Ideas, Not Events
November 17, 2015
U.S. Navy Admiral Hyman Rickover is credited with the statement, “Average minds discuss events, while great minds discuss ideas.” Perhaps that’s so.
In any event, what I would like to see from MHSAA sport committees is less talk about events of the past and more time discussing ideas for the future. Less time on MHSAA tournament details and more time on the sport itself, and particularly on ideas that will make the sport not just safer, but also healthier for participants with respect to its demands in-season and out.
Less focus on results, and more attention to process. Day in and day out, how does the sport help and how might it hurt the student in a holistic sense, seeing the child not just as an athlete but also as a student and a person with activity interests beyond sports?
What are the ideas we need to develop and advance that will more assuredly cause student-athletes to develop habits for a healthier life precisely because they participated in school sports?
Teachable Moments
April 1, 2017
Winter tournaments have ended and, weather permitting, spring sports are underway in Michigan junior high/middle schools and high schools.
We usually think of these programs as opportunities for kids to shine; and that they do provide.
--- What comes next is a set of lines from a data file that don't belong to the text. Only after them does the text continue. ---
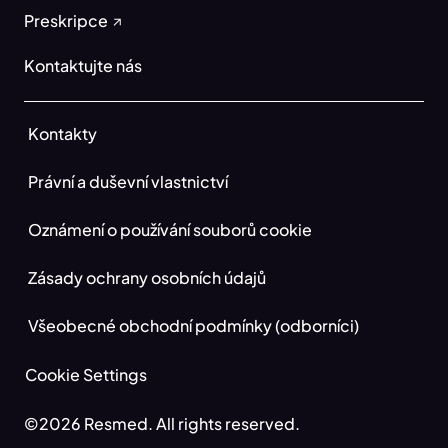
Preskripce
Kontaktujte nás
Kontakty
Právní a duševní vlastnictví
Oznámení o používání souborů cookie
Zásady ochrany osobních údajů
Všeobecné obchodní podmínky (odborníci)
Cookie Settings
©2026 Resmed. All rights reserved.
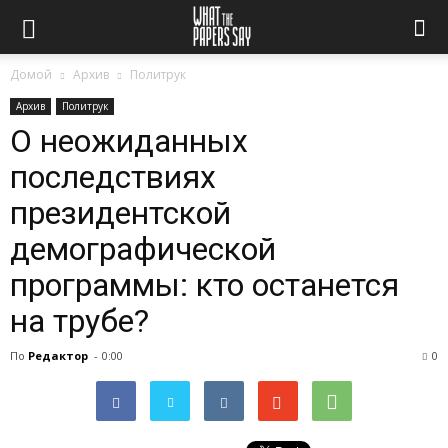
Домой
Архив
Политрук
Архив
Политрук
О неожиданных
последствиях
президентской
демографической
программы: кто останется
на трубе?
По
Редактор
-
0:00
0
But more important are the opportunities these programs provide for kids to stub their toes.
In fact, one of the principal purposes of a competitive interscholastic athletic program is to provide a place for students to make mistakes in a safe and supportive environment.
People most often learn more from their mistakes than their successes. Failure leads to more useful reflection than success. Getting knocked down (either physically or metaphorically), but getting up, gathering yourself and trying again with awareness of what did not work the first time, is a learning process as profound as it is efficient.
The principal purpose of school sports is to help young people learn life lessons. The more ways schools can facilitate failure and lift up the abundant lessons imbedded in those moments, the better they fulfill the mission of student-centered, school-sponsored competitive athletics.